新中国成立时国号命名曾有人提议用“中华民国”,洪门大佬却直言无需隐晦,直接命名就好!
1912年初春,南京临时政府里人声鼎沸,孙中山递出一封任命书,邀请远在美国的洪门领袖司徒美堂回国出任总统府监印官。一纸电报飞越太平洋,“不求做官,只愿革命成功”——这句话从那天起在革命者间流传,也奠定了这位客居海外的老人一以贯之的姿态。
转眼三十六年。1948年10月,已是耄耋之年的司徒美堂在纽约落笔《致敬书》,直言“愿奔赴祖国,参预建政”,石破天惊。彼时战局已定,北上解放在即;但在海外华侨圈,回国仍像是一场豪赌。孔祥熙劝他“留在美国保平安”,商界朋友也纷纷劝阻,老人在茶楼里抬眼一笑:“怕死,当年就不会上黄花岗。”一句话堵住众人劝言。

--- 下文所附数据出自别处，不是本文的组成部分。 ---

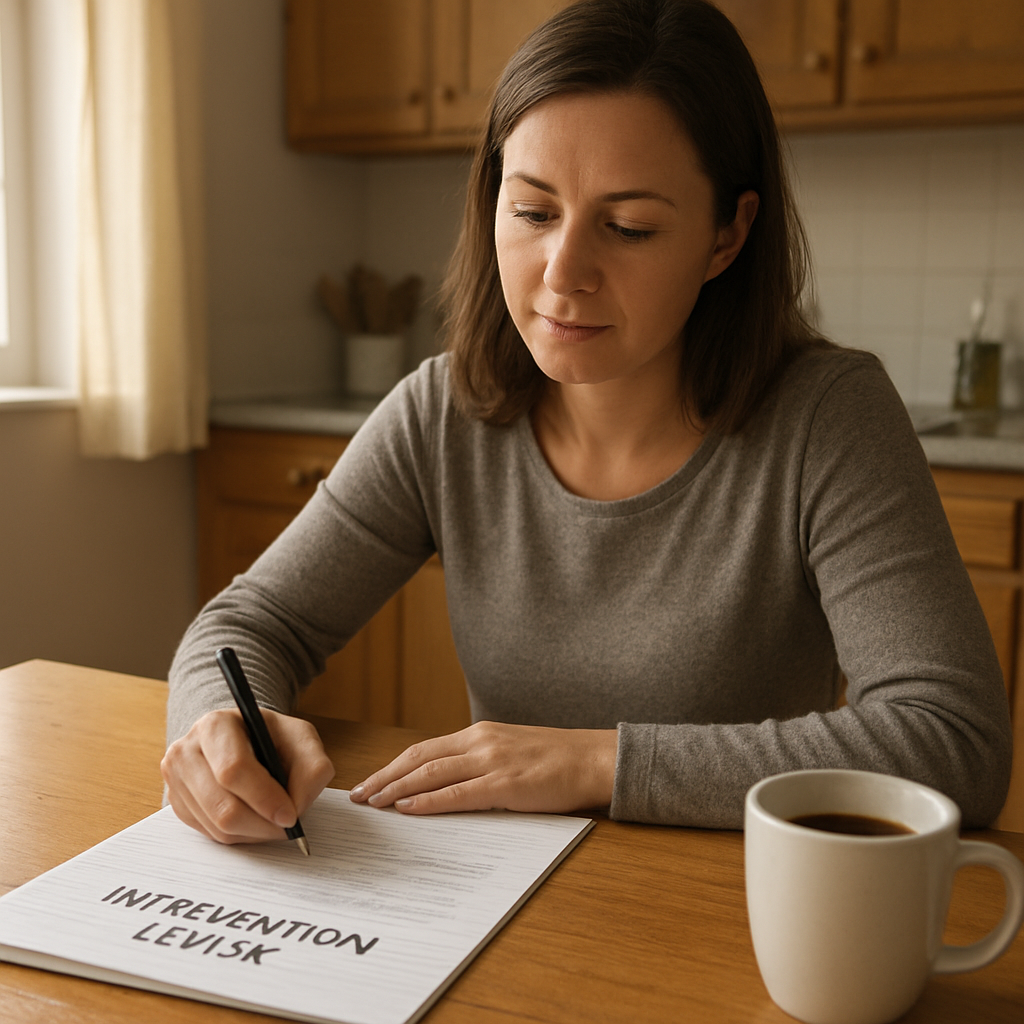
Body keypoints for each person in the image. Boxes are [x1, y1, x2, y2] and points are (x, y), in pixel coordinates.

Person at [162, 0, 1012, 846]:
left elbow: (953, 740)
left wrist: (595, 764)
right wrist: (219, 730)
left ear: (727, 236)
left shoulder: (828, 418)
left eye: (629, 227)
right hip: (495, 898)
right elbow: (245, 629)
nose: (562, 275)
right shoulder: (441, 412)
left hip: (730, 911)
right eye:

1949年8月9日,他带着贴身干儿子司徒丙鹤,乘机抵达香港。那是风声最紧的时候,码头外探子来回晃悠,英国警员却被中共地下组织“请”到外围维持秩序。有人回忆,老人出关时护送人员“前呼后拥”,看似排场,实为防护。经台湾海峡的邮轮上,炮声偶尔传来,舷窗震得发亮,船舱里却传出他低沉的粤曲小调。同行者悄声提醒危险,他只摇手:“生死有命,船靠塘沽再说。”
9月中旬,北平秋风乍起。司徒美堂踏上前门车站月台,被安排进北京饭店,房间里一溜热水壶与厚棉被,让这位南洋老侨不禁感慨“久违了祖国的味道”。刚安顿,9月25日深夜,周恩来与林伯渠的请柬送到枕边:次日十一时三十分,东交民巷六国饭店,商谈要事。落款二人署名遒劲,显然非寻常聚餐。
国号,是那天桌上唯一的议题。会场里,有人提出“沿用中华民国之简称”,理由不过是“省去争议”。轮到司徒美堂,他拄着拐杖站起,微颤却洪亮:“革命打了几十年,连国号也不敢改,岂不显得偷偷摸摸?”短短一句,满座忽然安静。随后爆出掌声,连周恩来也点头记下。当天深夜,主席团决定删去“中华民国”四字,新国家以“中华人民共和国”昭告世界。许多年后,档案里依旧能找到周总理那页批示,上面留着醒目的圈点。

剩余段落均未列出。